### Instructions for the task
Each record below must be reproduced exactly as it reads, with its images omitted.
━━━ The records
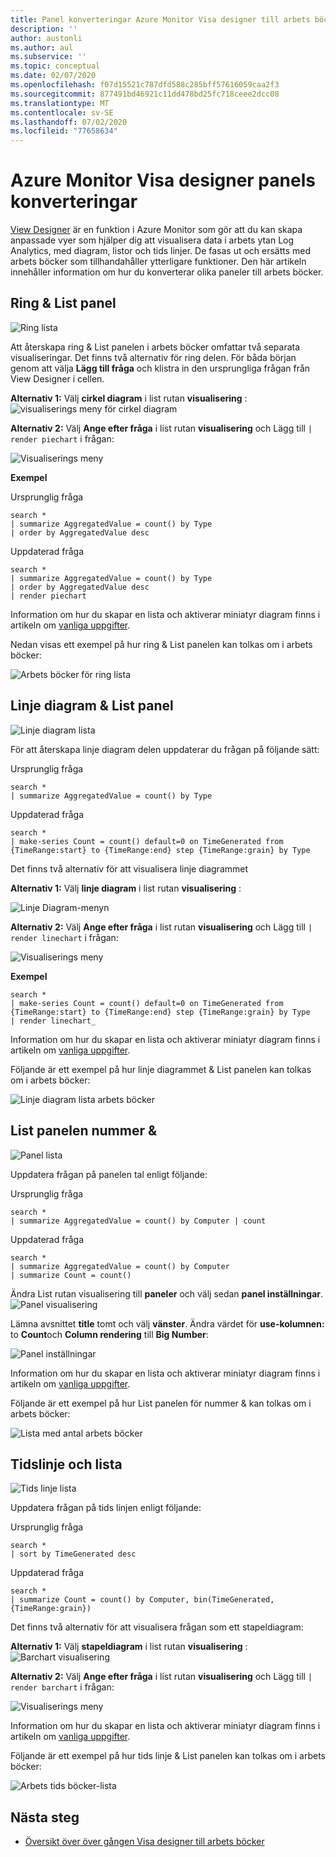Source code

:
 ```yaml
---
title: Panel konverteringar Azure Monitor Visa designer till arbets böcker
description: ''
author: austonli
ms.author: aul
ms.subservice: ''
ms.topic: conceptual
ms.date: 02/07/2020
ms.openlocfilehash: f07d15521c787dfd588c285bff57616059caa2f3
ms.sourcegitcommit: 877491bd46921c11dd478bd25fc718ceee2dcc08
ms.translationtype: MT
ms.contentlocale: sv-SE
ms.lasthandoff: 07/02/2020
ms.locfileid: "77658634"
---
```

# <a name="azure-monitor-view-designer-tile-conversions"></a>Azure Monitor Visa designer panels konverteringar
[View Designer](view-designer.md) är en funktion i Azure Monitor som gör att du kan skapa anpassade vyer som hjälper dig att visualisera data i arbets ytan Log Analytics, med diagram, listor och tids linjer. De fasas ut och ersätts med arbets böcker som tillhandahåller ytterligare funktioner. Den här artikeln innehåller information om hur du konverterar olika paneler till arbets böcker.

## <a name="donut--list-tile"></a>Ring & List panel

![Ring lista](media/view-designer-conversion-tiles/donut-list.png)

Att återskapa ring & List panelen i arbets böcker omfattar två separata visualiseringar. Det finns två alternativ för ring delen.
För båda början genom att välja **Lägg till fråga** och klistra in den ursprungliga frågan från View Designer i cellen.

**Alternativ 1:** Välj **cirkel diagram** i list rutan **visualisering** : ![ visualiserings meny för cirkel diagram](media/view-designer-conversion-tiles/pie-chart.png)

**Alternativ 2:** Välj **Ange efter fråga** i list rutan **visualisering** och Lägg till `| render piechart` i frågan:

 ![Visualiserings meny](media/view-designer-conversion-tiles/set-by-query.png)

**Exempel**

Ursprunglig fråga
```KQL
search * 
| summarize AggregatedValue = count() by Type 
| order by AggregatedValue desc
```

Uppdaterad fråga
```KQL
search * 
| summarize AggregatedValue = count() by Type 
| order by AggregatedValue desc 
| render piechart
```

Information om hur du skapar en lista och aktiverar miniatyr diagram finns i artikeln om [vanliga uppgifter](view-designer-conversion-tasks.md).

Nedan visas ett exempel på hur ring & List panelen kan tolkas om i arbets böcker:

![Arbets böcker för ring lista](media/view-designer-conversion-tiles/donut-workbooks.png)

## <a name="line-chart--list-tile"></a>Linje diagram & List panel
![Linje diagram lista](media/view-designer-conversion-tiles/line-list.png) 

För att återskapa linje diagram delen uppdaterar du frågan på följande sätt:

Ursprunglig fråga
```KQL
search * 
| summarize AggregatedValue = count() by Type
```

Uppdaterad fråga
```KQL
search * 
| make-series Count = count() default=0 on TimeGenerated from {TimeRange:start} to {TimeRange:end} step {TimeRange:grain} by Type
```

Det finns två alternativ för att visualisera linje diagrammet

**Alternativ 1:** Välj **linje diagram** i list rutan **visualisering** :
 
 ![Linje Diagram-menyn](media/view-designer-conversion-tiles/line-visualization.png)

**Alternativ 2:** Välj **Ange efter fråga** i list rutan **visualisering** och Lägg till `| render linechart` i frågan:

 ![Visualiserings meny](media/view-designer-conversion-tiles/set-by-query.png)

**Exempel**

```KQL
search * 
| make-series Count = count() default=0 on TimeGenerated from {TimeRange:start} to {TimeRange:end} step {TimeRange:grain} by Type 
| render linechart_
```

Information om hur du skapar en lista och aktiverar miniatyr diagram finns i artikeln om [vanliga uppgifter](view-designer-conversion-tasks.md).

Följande är ett exempel på hur linje diagrammet & List panelen kan tolkas om i arbets böcker:

![Linje diagram lista arbets böcker](media/view-designer-conversion-tiles/line-workbooks.png)

## <a name="number--list-tile"></a>List panelen nummer &

 ![Panel lista](media/view-designer-conversion-tiles/tile-list-example.png)

Uppdatera frågan på panelen tal enligt följande:

Ursprunglig fråga
```KQL
search * 
| summarize AggregatedValue = count() by Computer | count
```

Uppdaterad fråga
```KQL
search *
| summarize AggregatedValue = count() by Computer 
| summarize Count = count()
```

Ändra List rutan visualisering till **paneler** och välj sedan **panel inställningar**.
 ![Panel visualisering](media/view-designer-conversion-tiles/tile-visualization.png)

Lämna avsnittet **title** tomt och välj **vänster**. Ändra värdet för **use-kolumnen:** to **Count**och **Column rendering** till **Big Number**:

![Panel inställningar](media/view-designer-conversion-tiles/tile-settings.png)

 
Information om hur du skapar en lista och aktiverar miniatyr diagram finns i artikeln om [vanliga uppgifter](view-designer-conversion-tasks.md).

Följande är ett exempel på hur List panelen för nummer & kan tolkas om i arbets böcker:

![Lista med antal arbets böcker](media/view-designer-conversion-tiles/number-workbooks.png)

## <a name="timeline--list"></a>Tidslinje och lista

 ![Tids linje lista](media/view-designer-conversion-tiles/time-list.png)

Uppdatera frågan på tids linjen enligt följande:

Ursprunglig fråga
```KQL
search * 
| sort by TimeGenerated desc
```

Uppdaterad fråga
```KQL
search * 
| summarize Count = count() by Computer, bin(TimeGenerated,{TimeRange:grain})
```

Det finns två alternativ för att visualisera frågan som ett stapeldiagram:

**Alternativ 1:** Välj **stapeldiagram** i list rutan **visualisering** : ![ Barchart visualisering](media/view-designer-conversion-tiles/bar-visualization.png)
 
**Alternativ 2:** Välj **Ange efter fråga** i list rutan **visualisering** och Lägg till `| render barchart` i frågan:

 ![Visualiserings meny](media/view-designer-conversion-tiles/set-by-query.png)

 
Information om hur du skapar en lista och aktiverar miniatyr diagram finns i artikeln om [vanliga uppgifter](view-designer-conversion-tasks.md).

Följande är ett exempel på hur tids linje & List panelen kan tolkas om i arbets böcker:

![Arbets tids böcker-lista](media/view-designer-conversion-tiles/time-workbooks.png)

## <a name="next-steps"></a>Nästa steg

- [Översikt över över gången Visa designer till arbets böcker](view-designer-conversion-overview.md)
━━━━━━
### Solution
Source code

:
 ```yaml
---
title: Panel konverteringar Azure Monitor Visa designer till arbets böcker
description: ''
author: austonli
ms.author: aul
ms.subservice: ''
ms.topic: conceptual
ms.date: 02/07/2020
ms.openlocfilehash: f07d15521c787dfd588c285bff57616059caa2f3
ms.sourcegitcommit: 877491bd46921c11dd478bd25fc718ceee2dcc08
ms.translationtype: MT
ms.contentlocale: sv-SE
ms.lasthandoff: 07/02/2020
ms.locfileid: "77658634"
---
```

# <a name="azure-monitor-view-designer-tile-conversions"></a>Azure Monitor Visa designer panels konverteringar
[View Designer](view-designer.md) är en funktion i Azure Monitor som gör att du kan skapa anpassade vyer som hjälper dig att visualisera data i arbets ytan Log Analytics, med diagram, listor och tids linjer. De fasas ut och ersätts med arbets böcker som tillhandahåller ytterligare funktioner. Den här artikeln innehåller information om hur du konverterar olika paneler till arbets böcker.

## <a name="donut--list-tile"></a>Ring & List panel

![Ring lista](media/view-designer-conversion-tiles/donut-list.png)

Att återskapa ring & List panelen i arbets böcker omfattar två separata visualiseringar. Det finns två alternativ för ring delen.
För båda början genom att välja **Lägg till fråga** och klistra in den ursprungliga frågan från View Designer i cellen.

**Alternativ 1:** Välj **cirkel diagram** i list rutan **visualisering** : ![ visualiserings meny för cirkel diagram](media/view-designer-conversion-tiles/pie-chart.png)

**Alternativ 2:** Välj **Ange efter fråga** i list rutan **visualisering** och Lägg till `| render piechart` i frågan:

 ![Visualiserings meny](media/view-designer-conversion-tiles/set-by-query.png)

**Exempel**

Ursprunglig fråga
```KQL
search * 
| summarize AggregatedValue = count() by Type 
| order by AggregatedValue desc
```

Uppdaterad fråga
```KQL
search * 
| summarize AggregatedValue = count() by Type 
| order by AggregatedValue desc 
| render piechart
```

Information om hur du skapar en lista och aktiverar miniatyr diagram finns i artikeln om [vanliga uppgifter](view-designer-conversion-tasks.md).

Nedan visas ett exempel på hur ring & List panelen kan tolkas om i arbets böcker:

![Arbets böcker för ring lista](media/view-designer-conversion-tiles/donut-workbooks.png)

## <a name="line-chart--list-tile"></a>Linje diagram & List panel
![Linje diagram lista](media/view-designer-conversion-tiles/line-list.png) 

För att återskapa linje diagram delen uppdaterar du frågan på följande sätt:

Ursprunglig fråga
```KQL
search * 
| summarize AggregatedValue = count() by Type
```

Uppdaterad fråga
```KQL
search * 
| make-series Count = count() default=0 on TimeGenerated from {TimeRange:start} to {TimeRange:end} step {TimeRange:grain} by Type
```

Det finns två alternativ för att visualisera linje diagrammet

**Alternativ 1:** Välj **linje diagram** i list rutan **visualisering** :
 
 ![Linje Diagram-menyn](media/view-designer-conversion-tiles/line-visualization.png)

**Alternativ 2:** Välj **Ange efter fråga** i list rutan **visualisering** och Lägg till `| render linechart` i frågan:

 ![Visualiserings meny](media/view-designer-conversion-tiles/set-by-query.png)

**Exempel**

```KQL
search * 
| make-series Count = count() default=0 on TimeGenerated from {TimeRange:start} to {TimeRange:end} step {TimeRange:grain} by Type 
| render linechart_
```

Information om hur du skapar en lista och aktiverar miniatyr diagram finns i artikeln om [vanliga uppgifter](view-designer-conversion-tasks.md).

Följande är ett exempel på hur linje diagrammet & List panelen kan tolkas om i arbets böcker:

![Linje diagram lista arbets böcker](media/view-designer-conversion-tiles/line-workbooks.png)

## <a name="number--list-tile"></a>List panelen nummer &

 ![Panel lista](media/view-designer-conversion-tiles/tile-list-example.png)

Uppdatera frågan på panelen tal enligt följande:

Ursprunglig fråga
```KQL
search * 
| summarize AggregatedValue = count() by Computer | count
```

Uppdaterad fråga
```KQL
search *
| summarize AggregatedValue = count() by Computer 
| summarize Count = count()
```

Ändra List rutan visualisering till **paneler** och välj sedan **panel inställningar**.
 ![Panel visualisering](media/view-designer-conversion-tiles/tile-visualization.png)

Lämna avsnittet **title** tomt och välj **vänster**. Ändra värdet för **use-kolumnen:** to **Count**och **Column rendering** till **Big Number**:

![Panel inställningar](media/view-designer-conversion-tiles/tile-settings.png)

 
Information om hur du skapar en lista och aktiverar miniatyr diagram finns i artikeln om [vanliga uppgifter](view-designer-conversion-tasks.md).

Följande är ett exempel på hur List panelen för nummer & kan tolkas om i arbets böcker:

![Lista med antal arbets böcker](media/view-designer-conversion-tiles/number-workbooks.png)

## <a name="timeline--list"></a>Tidslinje och lista

 ![Tids linje lista](media/view-designer-conversion-tiles/time-list.png)

Uppdatera frågan på tids linjen enligt följande:

Ursprunglig fråga
```KQL
search * 
| sort by TimeGenerated desc
```

Uppdaterad fråga
```KQL
search * 
| summarize Count = count() by Computer, bin(TimeGenerated,{TimeRange:grain})
```

Det finns två alternativ för att visualisera frågan som ett stapeldiagram:

**Alternativ 1:** Välj **stapeldiagram** i list rutan **visualisering** : ![ Barchart visualisering](media/view-designer-conversion-tiles/bar-visualization.png)
 
**Alternativ 2:** Välj **Ange efter fråga** i list rutan **visualisering** och Lägg till `| render barchart` i frågan:

 ![Visualiserings meny](media/view-designer-conversion-tiles/set-by-query.png)

 
Information om hur du skapar en lista och aktiverar miniatyr diagram finns i artikeln om [vanliga uppgifter](view-designer-conversion-tasks.md).

Följande är ett exempel på hur tids linje & List panelen kan tolkas om i arbets böcker:

![Arbets tids böcker-lista](media/view-designer-conversion-tiles/time-workbooks.png)

## <a name="next-steps"></a>Nästa steg

- [Översikt över över gången Visa designer till arbets böcker](view-designer-conversion-overview.md)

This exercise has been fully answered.